1. A method for identifying transmitted hepatitis C virus (HCV) genomes, the method comprising:
(a) collecting a patient sample;
(b) isolating viral RNA from said sample;
(c) sequencing said viral RNA, wherein viral RNA sequencing includes HCV genomes of circulating virus;
(d) performing sequence alignment of selected HCV genome regions;
(e) analyzing phylogenetically selected sequence alignments; and
(f) identifying HCV genomes of transmitted virus.
2. The method of claim 2, the method further comprising: (g) detecting the variation in transmitted viral sequence over time, wherein variations in said viral sequences are identified.
3. The method of claim 1, wherein sequencing of HCV genomes is performed by single genome amplification (SGA).
4. The method of claim 1 , wherein phylogenetic analysis is performed by
5. The method of claim 1, wherein HCV genomes identified according to the method of claim 1 mediate viral transmission.

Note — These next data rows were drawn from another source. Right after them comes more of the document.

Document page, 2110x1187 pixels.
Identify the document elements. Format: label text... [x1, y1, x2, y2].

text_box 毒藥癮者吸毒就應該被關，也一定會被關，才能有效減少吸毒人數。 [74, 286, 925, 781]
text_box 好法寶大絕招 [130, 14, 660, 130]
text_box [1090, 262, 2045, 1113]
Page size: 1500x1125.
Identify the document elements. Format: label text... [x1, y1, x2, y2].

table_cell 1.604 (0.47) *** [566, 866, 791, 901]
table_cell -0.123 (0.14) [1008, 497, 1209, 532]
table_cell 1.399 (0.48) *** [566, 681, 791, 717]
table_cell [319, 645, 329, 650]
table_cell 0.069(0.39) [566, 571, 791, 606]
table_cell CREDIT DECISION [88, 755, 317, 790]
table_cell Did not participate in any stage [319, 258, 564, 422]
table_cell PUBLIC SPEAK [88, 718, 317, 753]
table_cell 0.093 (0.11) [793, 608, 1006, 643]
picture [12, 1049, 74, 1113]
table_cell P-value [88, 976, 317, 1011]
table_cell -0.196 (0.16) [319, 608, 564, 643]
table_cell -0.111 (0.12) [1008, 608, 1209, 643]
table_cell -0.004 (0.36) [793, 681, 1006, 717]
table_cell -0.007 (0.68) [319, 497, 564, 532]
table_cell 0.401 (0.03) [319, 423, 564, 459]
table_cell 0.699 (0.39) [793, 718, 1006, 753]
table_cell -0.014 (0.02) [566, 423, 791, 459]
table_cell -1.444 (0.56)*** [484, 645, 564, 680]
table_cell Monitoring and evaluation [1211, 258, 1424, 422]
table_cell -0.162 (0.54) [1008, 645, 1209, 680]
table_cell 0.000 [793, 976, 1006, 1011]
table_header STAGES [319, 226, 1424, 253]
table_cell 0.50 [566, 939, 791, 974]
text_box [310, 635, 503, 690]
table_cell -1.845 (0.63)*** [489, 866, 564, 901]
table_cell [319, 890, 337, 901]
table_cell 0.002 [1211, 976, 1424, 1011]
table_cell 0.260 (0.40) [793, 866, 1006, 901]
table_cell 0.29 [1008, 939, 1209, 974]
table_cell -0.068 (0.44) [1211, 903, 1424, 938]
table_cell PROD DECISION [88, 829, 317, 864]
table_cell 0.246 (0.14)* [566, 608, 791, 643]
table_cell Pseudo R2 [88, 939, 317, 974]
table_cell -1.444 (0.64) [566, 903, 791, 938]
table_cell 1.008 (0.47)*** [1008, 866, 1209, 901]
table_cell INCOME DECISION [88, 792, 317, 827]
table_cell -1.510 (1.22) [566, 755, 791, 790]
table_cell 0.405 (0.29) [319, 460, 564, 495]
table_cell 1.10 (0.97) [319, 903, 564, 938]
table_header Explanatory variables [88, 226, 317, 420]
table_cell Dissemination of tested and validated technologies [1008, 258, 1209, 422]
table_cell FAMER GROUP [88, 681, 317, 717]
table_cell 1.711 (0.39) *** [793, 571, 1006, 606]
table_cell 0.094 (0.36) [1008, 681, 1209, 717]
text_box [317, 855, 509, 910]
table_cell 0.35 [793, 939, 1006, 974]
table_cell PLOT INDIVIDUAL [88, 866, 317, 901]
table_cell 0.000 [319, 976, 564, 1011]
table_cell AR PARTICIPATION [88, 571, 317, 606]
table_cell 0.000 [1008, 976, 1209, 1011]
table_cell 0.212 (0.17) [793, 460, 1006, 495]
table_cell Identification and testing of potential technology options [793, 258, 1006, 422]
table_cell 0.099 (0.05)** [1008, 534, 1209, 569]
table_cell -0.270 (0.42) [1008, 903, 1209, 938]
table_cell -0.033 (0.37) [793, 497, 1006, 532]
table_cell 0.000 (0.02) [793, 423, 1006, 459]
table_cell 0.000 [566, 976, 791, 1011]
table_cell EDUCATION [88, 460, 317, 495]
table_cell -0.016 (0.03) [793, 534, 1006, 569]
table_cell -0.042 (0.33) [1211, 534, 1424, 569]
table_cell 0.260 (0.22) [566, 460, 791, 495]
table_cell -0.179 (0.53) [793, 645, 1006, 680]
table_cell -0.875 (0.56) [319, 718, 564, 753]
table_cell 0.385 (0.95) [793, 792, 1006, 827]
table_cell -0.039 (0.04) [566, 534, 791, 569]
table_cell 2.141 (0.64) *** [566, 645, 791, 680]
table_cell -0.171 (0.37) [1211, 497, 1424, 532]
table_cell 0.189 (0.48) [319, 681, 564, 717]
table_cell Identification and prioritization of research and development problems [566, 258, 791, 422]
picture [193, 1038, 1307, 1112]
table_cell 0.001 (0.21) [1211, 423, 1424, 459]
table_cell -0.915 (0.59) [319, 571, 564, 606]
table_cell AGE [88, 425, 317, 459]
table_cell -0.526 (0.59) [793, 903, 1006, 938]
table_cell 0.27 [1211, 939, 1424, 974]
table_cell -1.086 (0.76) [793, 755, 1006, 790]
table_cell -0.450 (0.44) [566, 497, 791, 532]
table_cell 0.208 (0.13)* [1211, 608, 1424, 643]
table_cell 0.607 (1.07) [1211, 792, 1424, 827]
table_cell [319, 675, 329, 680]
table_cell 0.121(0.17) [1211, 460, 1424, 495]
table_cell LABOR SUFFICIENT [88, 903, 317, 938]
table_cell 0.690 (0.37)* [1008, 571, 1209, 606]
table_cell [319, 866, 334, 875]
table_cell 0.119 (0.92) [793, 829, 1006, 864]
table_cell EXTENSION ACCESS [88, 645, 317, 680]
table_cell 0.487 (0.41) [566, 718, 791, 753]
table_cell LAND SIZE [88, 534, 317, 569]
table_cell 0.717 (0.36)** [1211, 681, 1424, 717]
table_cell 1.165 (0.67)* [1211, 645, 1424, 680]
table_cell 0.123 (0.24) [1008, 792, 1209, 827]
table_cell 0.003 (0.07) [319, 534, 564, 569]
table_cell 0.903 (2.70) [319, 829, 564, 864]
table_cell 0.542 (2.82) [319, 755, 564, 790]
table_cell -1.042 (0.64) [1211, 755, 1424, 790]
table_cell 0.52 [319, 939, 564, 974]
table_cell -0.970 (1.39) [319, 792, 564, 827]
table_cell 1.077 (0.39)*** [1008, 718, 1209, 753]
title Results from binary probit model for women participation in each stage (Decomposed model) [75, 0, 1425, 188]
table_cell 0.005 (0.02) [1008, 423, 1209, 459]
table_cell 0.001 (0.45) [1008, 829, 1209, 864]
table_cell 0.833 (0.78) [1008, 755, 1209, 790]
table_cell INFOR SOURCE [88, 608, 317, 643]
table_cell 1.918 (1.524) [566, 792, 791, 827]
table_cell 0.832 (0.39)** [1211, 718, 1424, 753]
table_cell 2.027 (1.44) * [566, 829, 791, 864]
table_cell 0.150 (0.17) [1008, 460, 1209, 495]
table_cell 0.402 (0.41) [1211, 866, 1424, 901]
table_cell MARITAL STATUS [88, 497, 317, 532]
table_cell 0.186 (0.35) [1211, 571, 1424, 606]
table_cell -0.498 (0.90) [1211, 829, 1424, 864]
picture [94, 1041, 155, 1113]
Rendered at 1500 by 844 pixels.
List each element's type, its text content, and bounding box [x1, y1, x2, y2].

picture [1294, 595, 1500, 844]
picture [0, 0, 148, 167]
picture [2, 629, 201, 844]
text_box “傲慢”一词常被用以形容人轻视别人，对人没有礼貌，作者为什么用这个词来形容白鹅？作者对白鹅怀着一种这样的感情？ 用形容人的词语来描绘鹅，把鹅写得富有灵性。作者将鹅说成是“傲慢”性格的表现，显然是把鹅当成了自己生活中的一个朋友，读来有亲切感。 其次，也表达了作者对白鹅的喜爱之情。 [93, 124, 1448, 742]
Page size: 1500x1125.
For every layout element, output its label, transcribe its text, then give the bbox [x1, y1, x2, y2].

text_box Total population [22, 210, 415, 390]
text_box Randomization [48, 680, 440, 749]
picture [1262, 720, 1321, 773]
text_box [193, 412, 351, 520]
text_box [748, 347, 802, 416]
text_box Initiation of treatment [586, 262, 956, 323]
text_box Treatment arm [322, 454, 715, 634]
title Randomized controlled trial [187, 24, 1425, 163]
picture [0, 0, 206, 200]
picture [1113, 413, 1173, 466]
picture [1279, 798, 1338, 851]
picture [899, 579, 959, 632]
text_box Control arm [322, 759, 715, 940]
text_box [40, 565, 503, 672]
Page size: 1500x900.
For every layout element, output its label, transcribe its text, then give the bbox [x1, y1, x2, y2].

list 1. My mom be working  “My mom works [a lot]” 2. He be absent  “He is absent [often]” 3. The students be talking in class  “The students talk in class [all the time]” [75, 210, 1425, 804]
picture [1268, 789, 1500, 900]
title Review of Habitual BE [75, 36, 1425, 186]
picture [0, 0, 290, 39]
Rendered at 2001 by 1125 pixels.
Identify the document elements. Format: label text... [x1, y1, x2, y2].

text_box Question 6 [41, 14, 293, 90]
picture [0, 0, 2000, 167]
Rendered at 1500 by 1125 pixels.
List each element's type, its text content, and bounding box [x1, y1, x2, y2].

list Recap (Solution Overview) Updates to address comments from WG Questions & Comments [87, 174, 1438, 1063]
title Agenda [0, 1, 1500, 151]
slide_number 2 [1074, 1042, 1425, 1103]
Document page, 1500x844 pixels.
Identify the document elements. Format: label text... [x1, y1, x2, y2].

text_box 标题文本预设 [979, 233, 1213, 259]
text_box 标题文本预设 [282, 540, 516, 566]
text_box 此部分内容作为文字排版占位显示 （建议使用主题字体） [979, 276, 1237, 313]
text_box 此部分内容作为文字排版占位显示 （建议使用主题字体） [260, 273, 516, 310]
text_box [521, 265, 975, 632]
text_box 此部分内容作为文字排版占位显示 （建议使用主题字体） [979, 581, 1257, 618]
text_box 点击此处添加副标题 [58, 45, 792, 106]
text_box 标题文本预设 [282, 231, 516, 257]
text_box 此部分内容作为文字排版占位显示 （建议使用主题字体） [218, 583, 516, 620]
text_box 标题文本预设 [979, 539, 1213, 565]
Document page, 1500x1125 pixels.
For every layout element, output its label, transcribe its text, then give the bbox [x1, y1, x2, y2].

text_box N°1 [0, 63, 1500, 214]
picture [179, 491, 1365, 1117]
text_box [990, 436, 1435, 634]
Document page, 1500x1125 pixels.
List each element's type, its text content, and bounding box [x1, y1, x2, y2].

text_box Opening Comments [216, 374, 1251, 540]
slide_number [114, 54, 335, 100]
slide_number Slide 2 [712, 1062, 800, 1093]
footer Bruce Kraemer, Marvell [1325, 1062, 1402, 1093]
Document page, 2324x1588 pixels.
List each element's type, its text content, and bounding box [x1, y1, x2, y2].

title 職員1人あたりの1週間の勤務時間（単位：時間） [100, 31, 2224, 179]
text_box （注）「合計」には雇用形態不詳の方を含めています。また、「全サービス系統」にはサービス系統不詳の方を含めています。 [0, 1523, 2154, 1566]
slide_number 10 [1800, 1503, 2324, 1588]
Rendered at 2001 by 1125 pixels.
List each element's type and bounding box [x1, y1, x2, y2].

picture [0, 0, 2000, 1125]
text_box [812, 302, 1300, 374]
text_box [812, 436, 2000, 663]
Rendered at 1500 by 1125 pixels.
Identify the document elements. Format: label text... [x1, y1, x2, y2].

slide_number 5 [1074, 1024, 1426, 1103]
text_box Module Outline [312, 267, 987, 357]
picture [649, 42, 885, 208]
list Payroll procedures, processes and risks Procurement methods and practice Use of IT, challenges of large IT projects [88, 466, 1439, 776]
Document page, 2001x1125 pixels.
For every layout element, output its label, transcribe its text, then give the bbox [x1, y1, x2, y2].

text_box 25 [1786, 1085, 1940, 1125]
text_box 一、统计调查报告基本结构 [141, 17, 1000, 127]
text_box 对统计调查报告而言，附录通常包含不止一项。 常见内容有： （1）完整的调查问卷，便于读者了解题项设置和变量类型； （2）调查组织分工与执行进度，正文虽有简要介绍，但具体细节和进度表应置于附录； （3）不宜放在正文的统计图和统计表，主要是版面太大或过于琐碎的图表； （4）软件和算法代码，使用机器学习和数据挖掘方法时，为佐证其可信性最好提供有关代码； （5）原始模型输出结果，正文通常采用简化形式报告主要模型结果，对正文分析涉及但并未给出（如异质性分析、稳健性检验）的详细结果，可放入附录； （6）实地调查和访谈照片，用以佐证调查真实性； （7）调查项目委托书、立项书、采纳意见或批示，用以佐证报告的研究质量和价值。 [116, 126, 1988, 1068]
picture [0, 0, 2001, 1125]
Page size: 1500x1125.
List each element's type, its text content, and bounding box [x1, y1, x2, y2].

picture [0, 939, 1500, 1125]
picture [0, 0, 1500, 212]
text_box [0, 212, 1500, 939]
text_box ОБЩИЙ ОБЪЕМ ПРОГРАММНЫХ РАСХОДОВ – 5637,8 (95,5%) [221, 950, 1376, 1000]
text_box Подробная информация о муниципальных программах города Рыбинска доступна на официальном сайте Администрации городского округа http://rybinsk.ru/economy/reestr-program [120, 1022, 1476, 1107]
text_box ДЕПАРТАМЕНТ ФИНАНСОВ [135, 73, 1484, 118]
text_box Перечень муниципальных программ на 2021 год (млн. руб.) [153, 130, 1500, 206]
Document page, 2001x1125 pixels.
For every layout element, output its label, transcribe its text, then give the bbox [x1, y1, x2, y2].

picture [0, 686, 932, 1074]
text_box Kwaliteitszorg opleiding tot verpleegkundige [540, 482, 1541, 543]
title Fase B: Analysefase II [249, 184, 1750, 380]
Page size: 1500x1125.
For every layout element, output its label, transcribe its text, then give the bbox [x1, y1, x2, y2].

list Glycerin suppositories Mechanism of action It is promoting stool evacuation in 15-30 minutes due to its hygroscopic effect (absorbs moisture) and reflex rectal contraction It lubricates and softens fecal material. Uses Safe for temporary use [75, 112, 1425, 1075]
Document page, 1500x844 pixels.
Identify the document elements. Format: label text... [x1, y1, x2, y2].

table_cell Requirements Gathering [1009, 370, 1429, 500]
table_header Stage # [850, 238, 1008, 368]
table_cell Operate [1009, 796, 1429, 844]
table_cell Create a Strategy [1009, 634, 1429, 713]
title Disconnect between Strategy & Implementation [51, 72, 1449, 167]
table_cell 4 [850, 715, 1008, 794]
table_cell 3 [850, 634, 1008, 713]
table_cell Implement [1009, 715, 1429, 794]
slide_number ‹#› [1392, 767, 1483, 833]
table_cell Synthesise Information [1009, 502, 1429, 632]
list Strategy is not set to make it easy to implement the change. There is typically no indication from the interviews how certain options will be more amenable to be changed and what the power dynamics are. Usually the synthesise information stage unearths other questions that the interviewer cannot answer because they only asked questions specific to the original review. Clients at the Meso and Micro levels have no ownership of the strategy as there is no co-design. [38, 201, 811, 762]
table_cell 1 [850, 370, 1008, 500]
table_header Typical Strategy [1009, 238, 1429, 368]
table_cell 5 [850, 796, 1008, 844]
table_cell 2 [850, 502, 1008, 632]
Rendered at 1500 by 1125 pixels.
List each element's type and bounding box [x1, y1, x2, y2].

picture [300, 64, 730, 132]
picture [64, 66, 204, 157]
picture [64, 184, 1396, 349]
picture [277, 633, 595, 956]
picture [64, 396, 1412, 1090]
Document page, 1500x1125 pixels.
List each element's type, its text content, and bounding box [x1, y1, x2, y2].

6. The method of claim 1, wherein the identified HCV genomes of transmitted virus comprise env and core genes.
7. The method of claim 1, wherein HCV genomes comprise global genotypes.
8. The method of claim 7, wherein HCV genomes further comprise subtypes.
9. The method of claim 1, wherein HCV genomes comprise drug resistant variants.
10. The HCV genomes as identified by the method of claim 1, wherein polynucleotide(s) of circulating HCV genomes comprise SEQ ID NOS: 23- 757.
11. The HCV genomes as identified by the method of claim 1, wherein said HCV genomes comprise polynucleotides of Table I.
12. An HCV polynucleotide comprising polynucleotides of Table I, wherein said polynucleotides mediate viral transmission.
13. The HCV polynucleotides of claim 12, wherein the polynucleotides comprise env and core genes.
14. A method of administering a vaccine, the method comprising administering one or more HCV polynucleotides of Table I, wherein a patient immune response is induced.
15. The method of claim 14, wherein one or more polypeptides encoded by a polynucleotide(s) of Table I is administered in the presence or absence of additional polynucleotide(s).